As a stated, its a synthesis of the common features of various domain-specific
breach notification laws and regulations. A few _examples_ would be the FTC
[0] and HHS [1] rules for health information breaches under the HITECH Act,
and California's governmental breach notification law [2]; in all of those,
and many other similar laws and regulations, breach is defined by someone
getting unauthorized access (or, in some cases, making unauthorized use or
disclosure even with only authorized access) to personal information, whether
or not the custodian directly, or indirectly (e.g., by providing it to an
authorized party who subsequently acted badly with it) made it available to
the party who acquired or used it without authorization.
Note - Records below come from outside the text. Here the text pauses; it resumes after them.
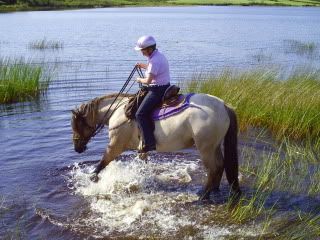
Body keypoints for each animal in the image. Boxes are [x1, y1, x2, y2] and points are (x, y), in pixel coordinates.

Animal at [71, 93, 241, 200]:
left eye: (77, 124)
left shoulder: (115, 146)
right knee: (220, 165)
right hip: (215, 145)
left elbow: (102, 163)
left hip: (206, 148)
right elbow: (144, 165)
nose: (77, 147)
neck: (118, 112)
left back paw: (204, 195)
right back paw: (215, 189)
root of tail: (223, 105)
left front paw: (93, 179)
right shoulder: (142, 150)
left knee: (213, 168)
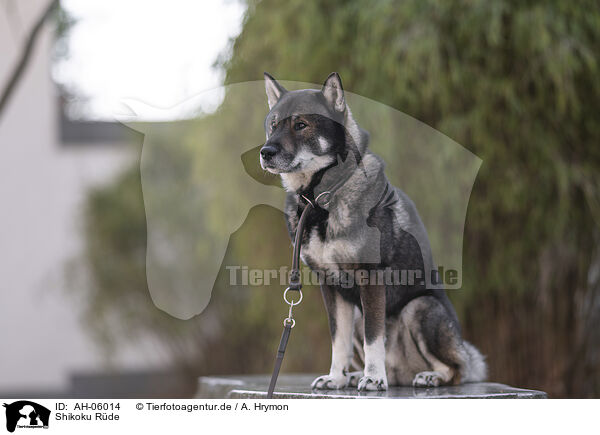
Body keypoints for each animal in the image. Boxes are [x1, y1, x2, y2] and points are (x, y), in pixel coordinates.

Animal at [260, 71, 486, 392]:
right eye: (273, 125)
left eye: (301, 125)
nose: (265, 152)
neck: (321, 199)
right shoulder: (331, 287)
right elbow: (338, 341)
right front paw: (335, 377)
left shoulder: (371, 277)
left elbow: (374, 337)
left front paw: (374, 377)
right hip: (359, 314)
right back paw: (356, 376)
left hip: (421, 308)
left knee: (456, 369)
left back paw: (426, 376)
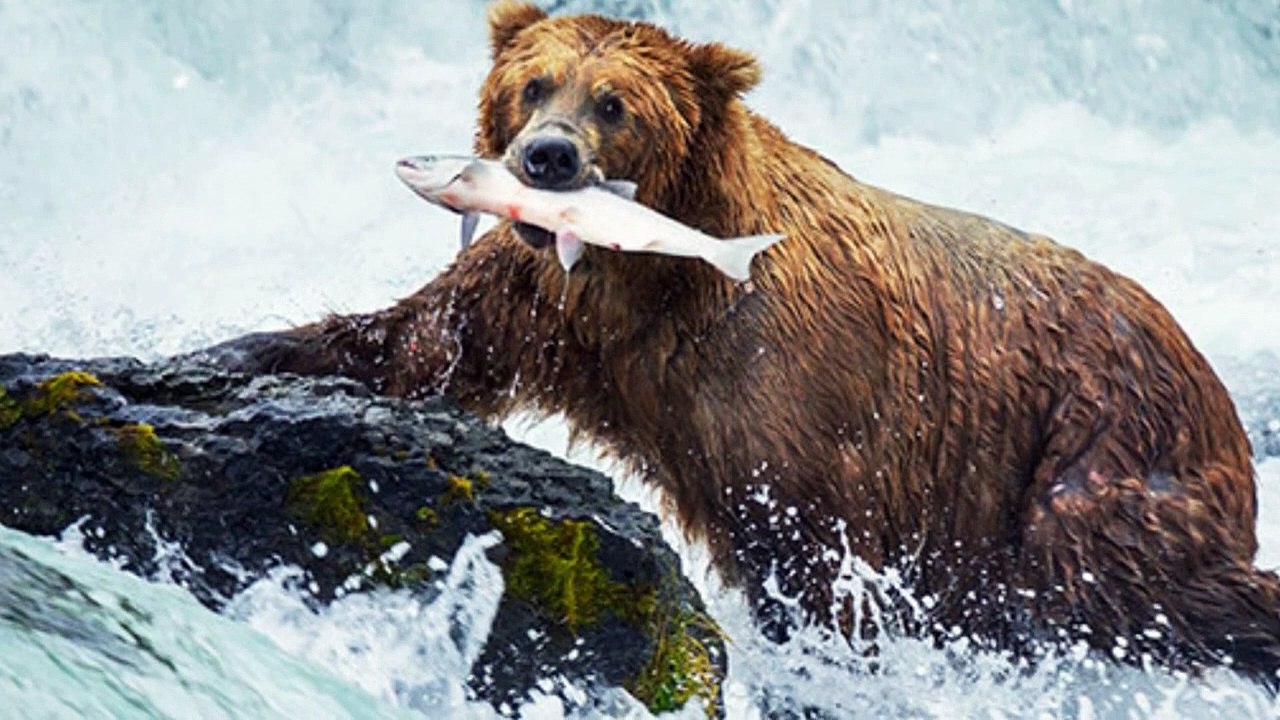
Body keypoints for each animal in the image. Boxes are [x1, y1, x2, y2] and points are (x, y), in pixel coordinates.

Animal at [220, 0, 1280, 687]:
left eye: (615, 101)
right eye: (533, 83)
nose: (547, 157)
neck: (653, 274)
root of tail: (1205, 370)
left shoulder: (793, 381)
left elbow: (811, 548)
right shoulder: (547, 306)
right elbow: (417, 341)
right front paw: (229, 354)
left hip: (1095, 446)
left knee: (1113, 583)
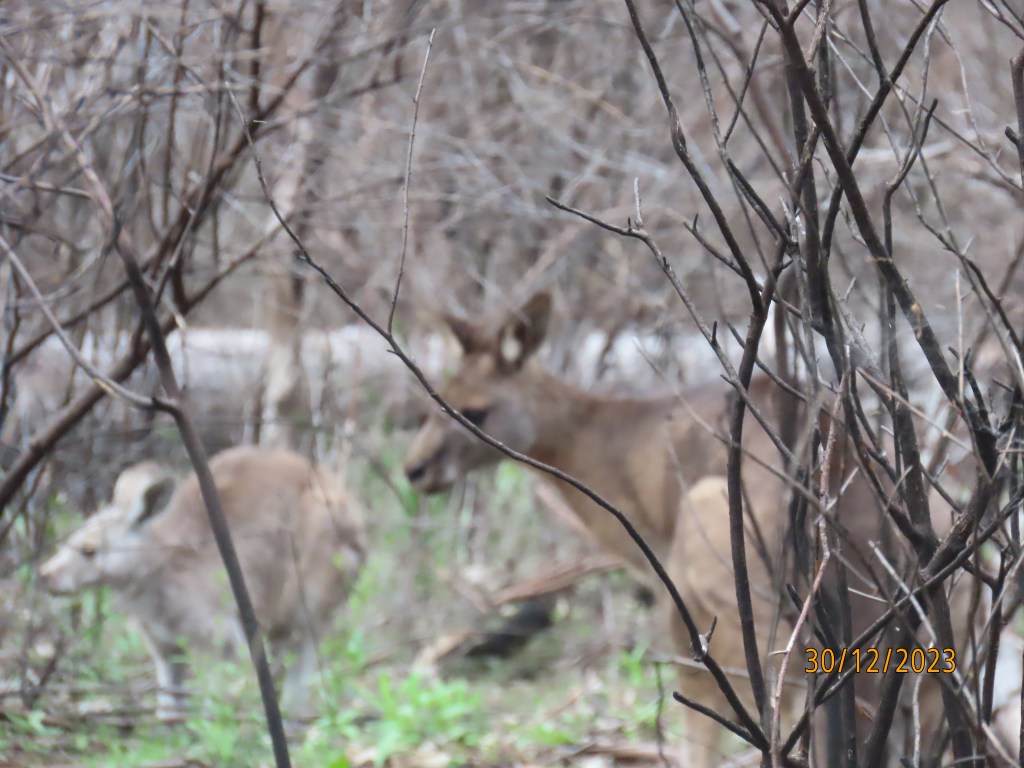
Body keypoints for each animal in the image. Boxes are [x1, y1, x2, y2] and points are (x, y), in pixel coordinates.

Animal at [39, 445, 366, 723]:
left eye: (89, 551)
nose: (45, 576)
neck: (158, 571)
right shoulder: (163, 643)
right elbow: (171, 688)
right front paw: (171, 724)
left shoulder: (221, 631)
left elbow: (226, 679)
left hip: (312, 581)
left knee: (303, 649)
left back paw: (286, 717)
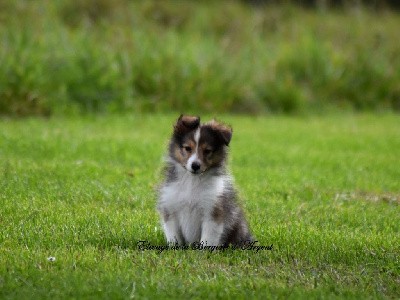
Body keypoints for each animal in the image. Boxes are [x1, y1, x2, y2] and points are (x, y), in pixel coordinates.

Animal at [157, 115, 253, 246]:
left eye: (207, 151)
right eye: (188, 148)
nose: (195, 165)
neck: (192, 181)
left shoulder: (213, 212)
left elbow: (208, 239)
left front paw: (205, 251)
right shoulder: (170, 208)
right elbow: (173, 236)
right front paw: (175, 248)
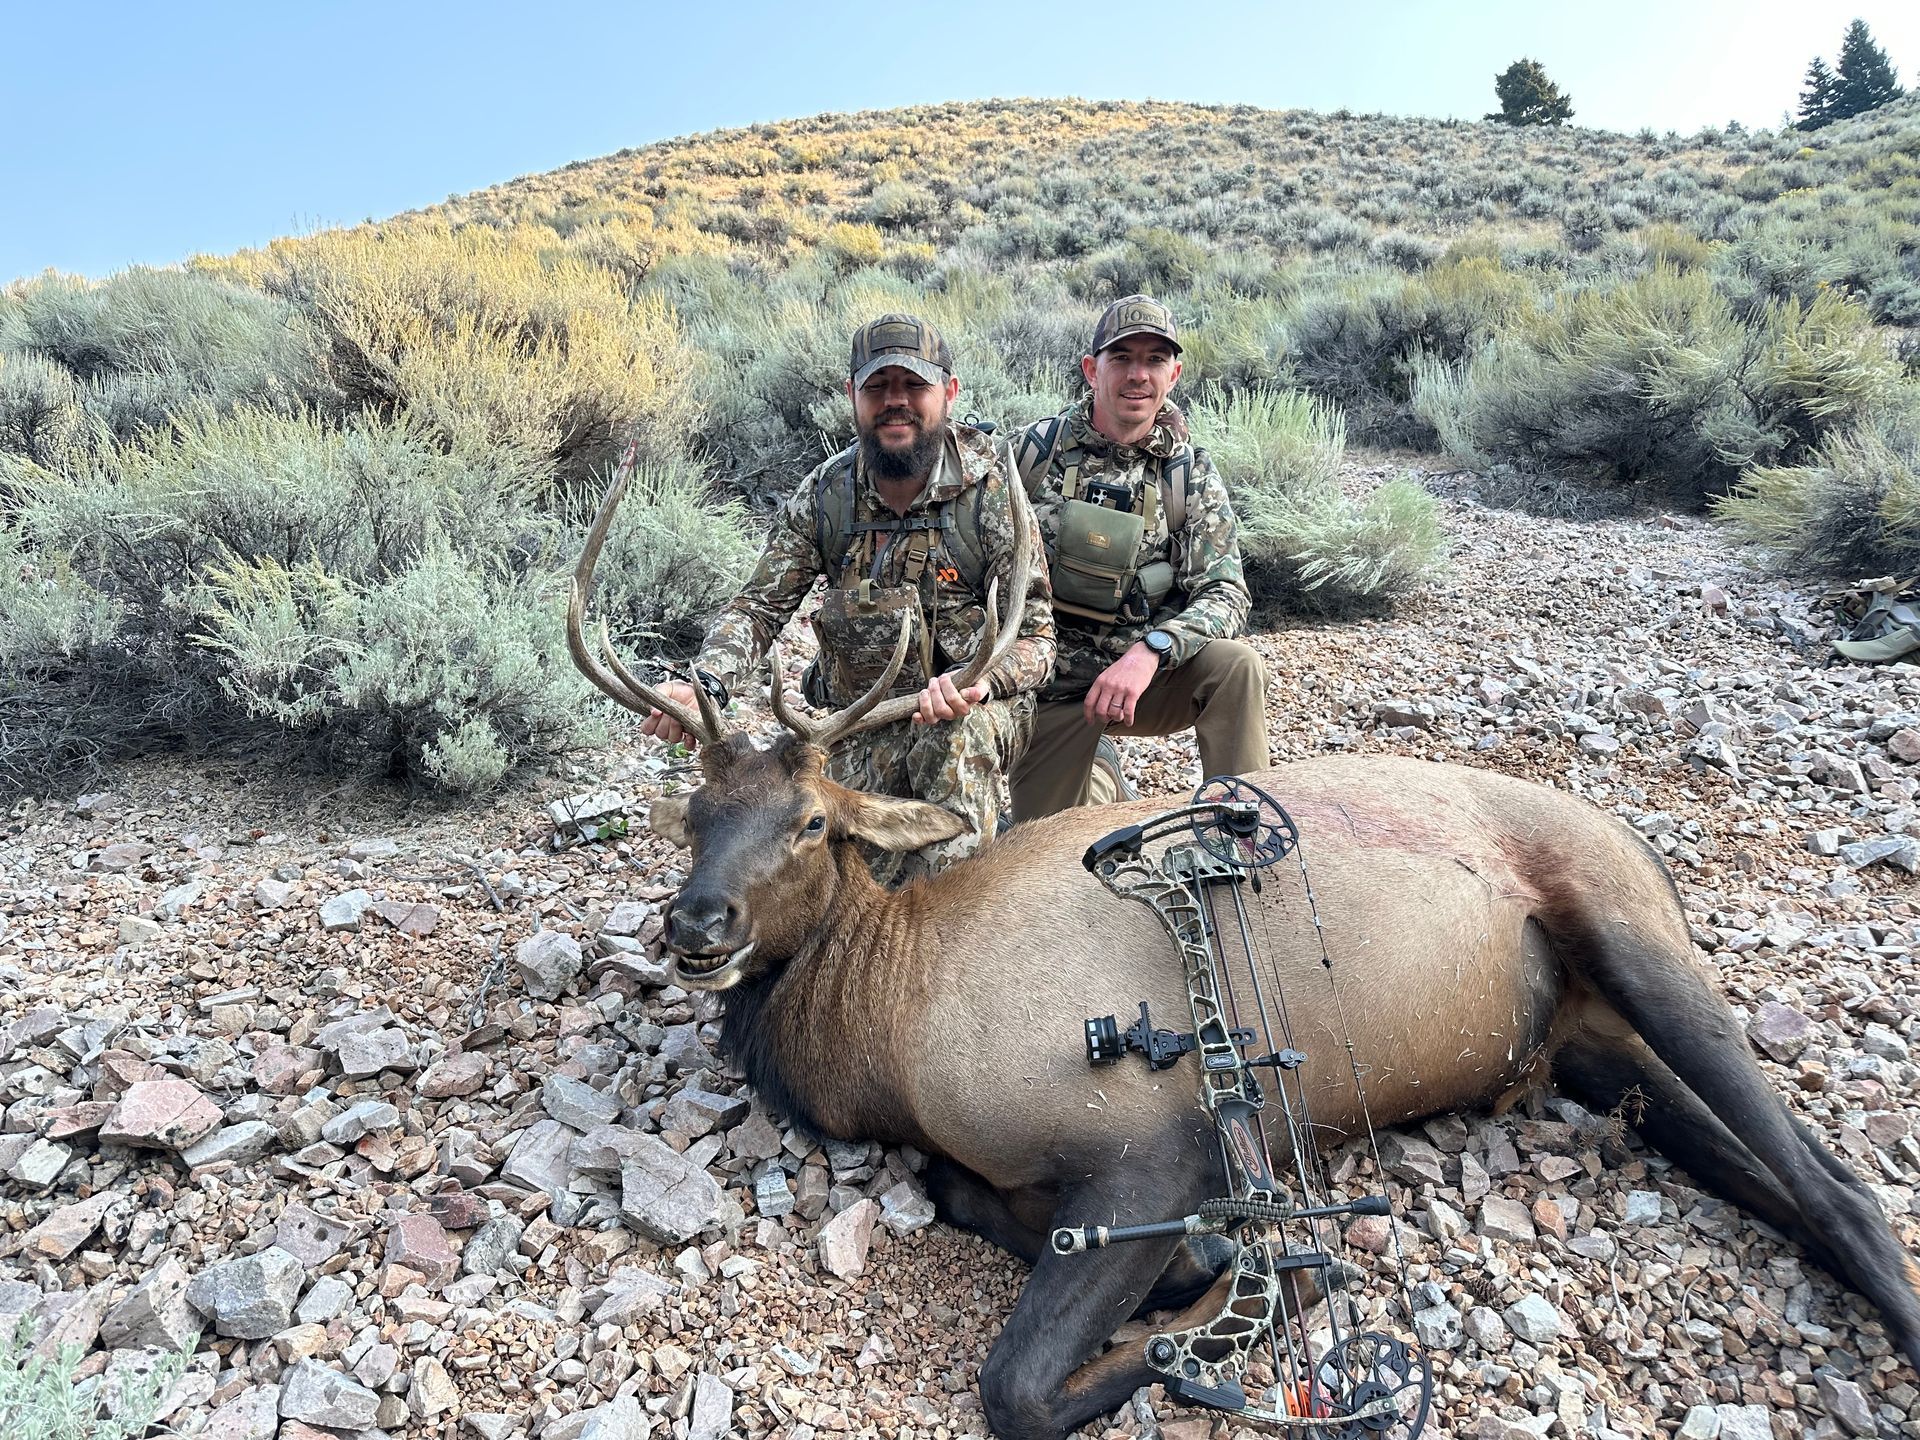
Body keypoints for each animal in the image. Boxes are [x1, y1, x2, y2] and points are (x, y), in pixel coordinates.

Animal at [569, 472, 1920, 1440]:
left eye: (809, 822)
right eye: (693, 816)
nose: (696, 928)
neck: (883, 1039)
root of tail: (1642, 843)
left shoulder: (1156, 1140)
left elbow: (1025, 1386)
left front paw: (1241, 1286)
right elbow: (966, 1201)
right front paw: (1205, 1267)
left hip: (1631, 936)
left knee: (1844, 1188)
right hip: (1593, 1047)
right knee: (1773, 1173)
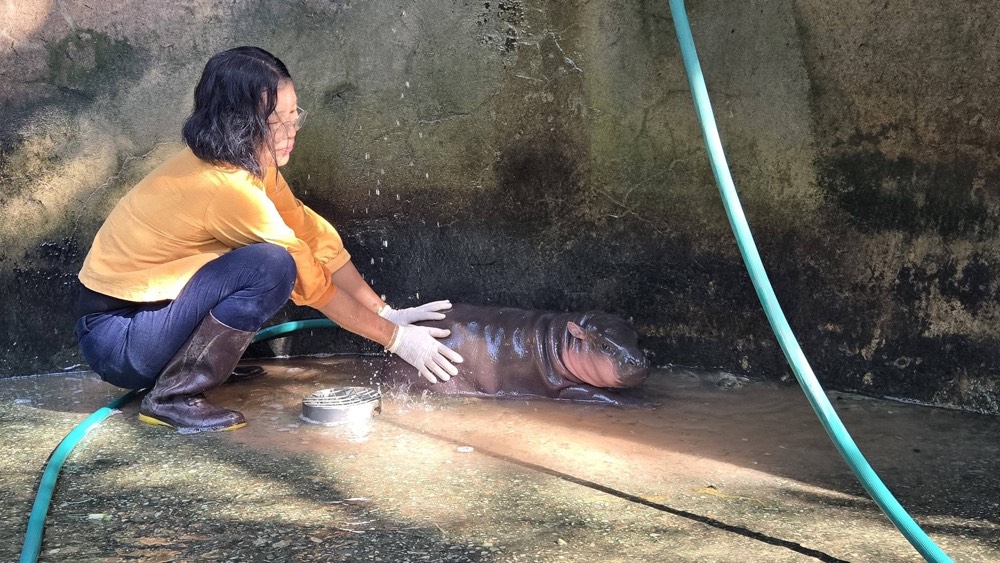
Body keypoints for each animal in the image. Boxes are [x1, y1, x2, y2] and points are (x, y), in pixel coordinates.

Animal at [380, 304, 651, 407]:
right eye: (604, 345)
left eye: (636, 337)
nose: (638, 361)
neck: (559, 341)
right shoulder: (562, 388)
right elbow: (602, 394)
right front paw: (645, 403)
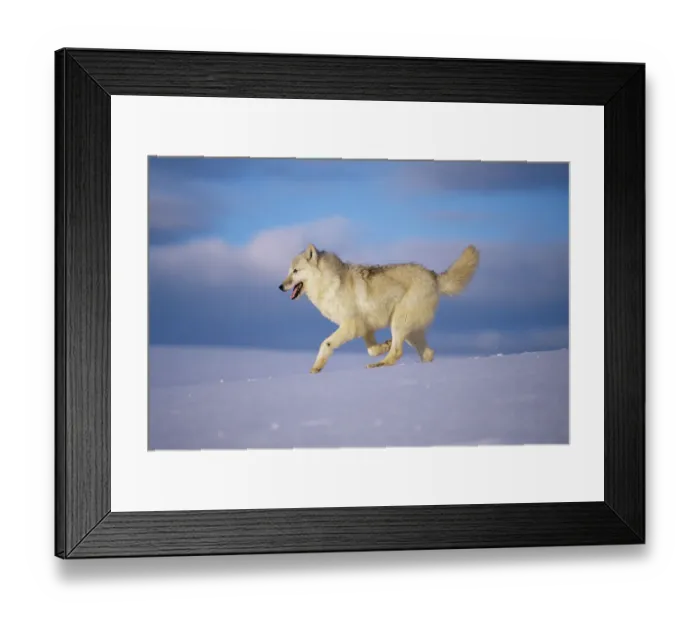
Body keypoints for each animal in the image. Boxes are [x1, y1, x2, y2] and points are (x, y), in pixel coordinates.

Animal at [279, 244, 480, 374]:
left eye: (295, 271)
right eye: (289, 271)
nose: (280, 287)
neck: (330, 282)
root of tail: (433, 275)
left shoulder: (351, 326)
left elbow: (326, 344)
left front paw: (316, 368)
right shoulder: (365, 328)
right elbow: (371, 350)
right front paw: (384, 345)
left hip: (399, 322)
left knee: (398, 353)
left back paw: (377, 366)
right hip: (409, 331)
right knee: (427, 353)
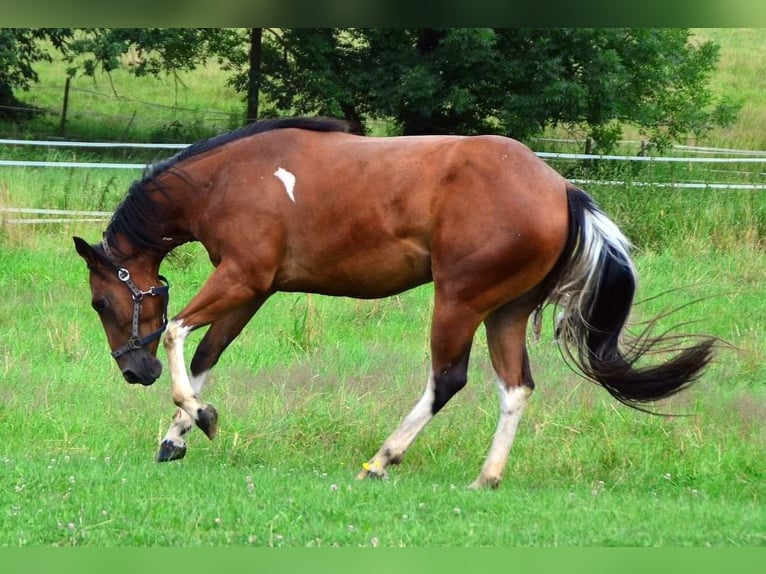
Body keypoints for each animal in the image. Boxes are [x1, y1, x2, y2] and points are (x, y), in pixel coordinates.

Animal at [75, 117, 716, 490]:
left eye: (101, 303)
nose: (135, 371)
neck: (230, 179)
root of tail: (560, 188)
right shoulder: (252, 290)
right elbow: (206, 355)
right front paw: (178, 433)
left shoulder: (241, 278)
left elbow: (178, 334)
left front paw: (196, 416)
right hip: (504, 312)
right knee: (515, 389)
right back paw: (486, 477)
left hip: (458, 302)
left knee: (447, 380)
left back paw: (383, 459)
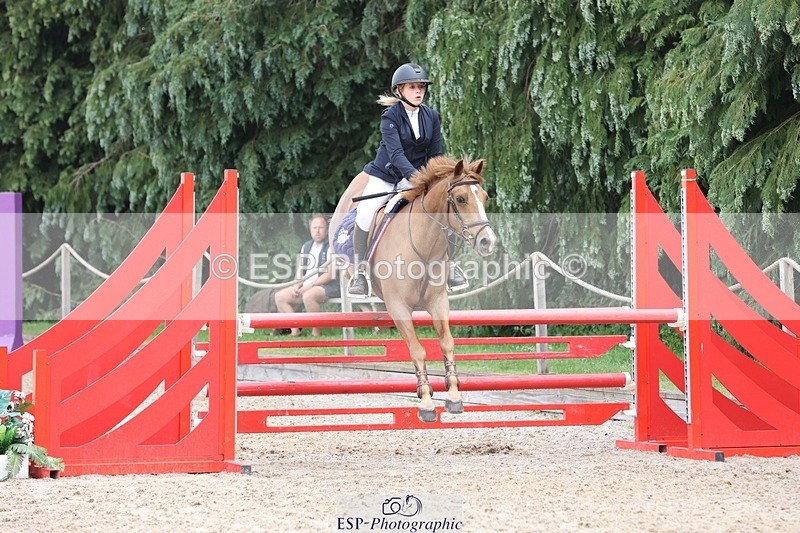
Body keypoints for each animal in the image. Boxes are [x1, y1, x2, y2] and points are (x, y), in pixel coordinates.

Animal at [330, 156, 497, 421]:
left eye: (484, 197)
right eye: (461, 199)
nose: (487, 242)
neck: (423, 245)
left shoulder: (438, 302)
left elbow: (447, 342)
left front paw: (453, 397)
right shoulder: (399, 308)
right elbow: (418, 350)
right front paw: (427, 402)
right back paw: (357, 280)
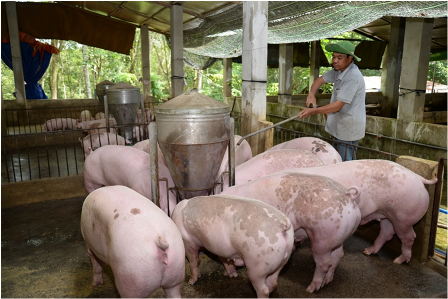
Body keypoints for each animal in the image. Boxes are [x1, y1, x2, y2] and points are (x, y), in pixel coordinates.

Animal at [222, 172, 362, 294]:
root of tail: (348, 195)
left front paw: (229, 272)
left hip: (323, 237)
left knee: (324, 263)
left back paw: (311, 289)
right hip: (338, 235)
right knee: (338, 255)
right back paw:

> Also, I'm not sure what "applicable laws and/or policies" you are assuming
> were violated.

In the case of the Facebook breach, it's Facebooks own policies, which is what
users have consented to with regard to use of their data.

[0] 16 CFR § 318.2(a): “ _Breach of security_ means, with respect to unsecured
PHR identifiable health information of an individual in a personal health
record, acquisition of such information without the authorization of the
individual. Unauthorized acquisition will be presumed to include unauthorized
access to unsecured PHR identifiable health information unless the vendor of
personal health records, PHR related entity, or third party service provider
that experienced the breach has reliable evidence showing that there has not
been, or could not reasonably have been, unauthorized acquisition of such
information.”

[1] 45 CFR § 164.402: “ _Breach_ means the acquisition, access, use, or
disclosure of protected health information in a manner not permitted under
subpart E of this part which compromises the security or privacy of the
protected health information.”

[2] Civil Code § 1798.29, requiring agency to provide breach notification “to
any resident of California (1) whose unencrypted personal information was, or
is reasonably believed to have been, acquired by an unauthorized person, or,
(2) whose encrypted personal information was, or is reasonably believed to
have been, acquired by an unauthorized person and the encryption key or
security credential was, or is reasonably believed to have been, acquired by
an unauthorized person and the agency that owns or licenses the encrypted
information has a reasonable belief that the encryption key or security
credential could render that personal information readable or useable.”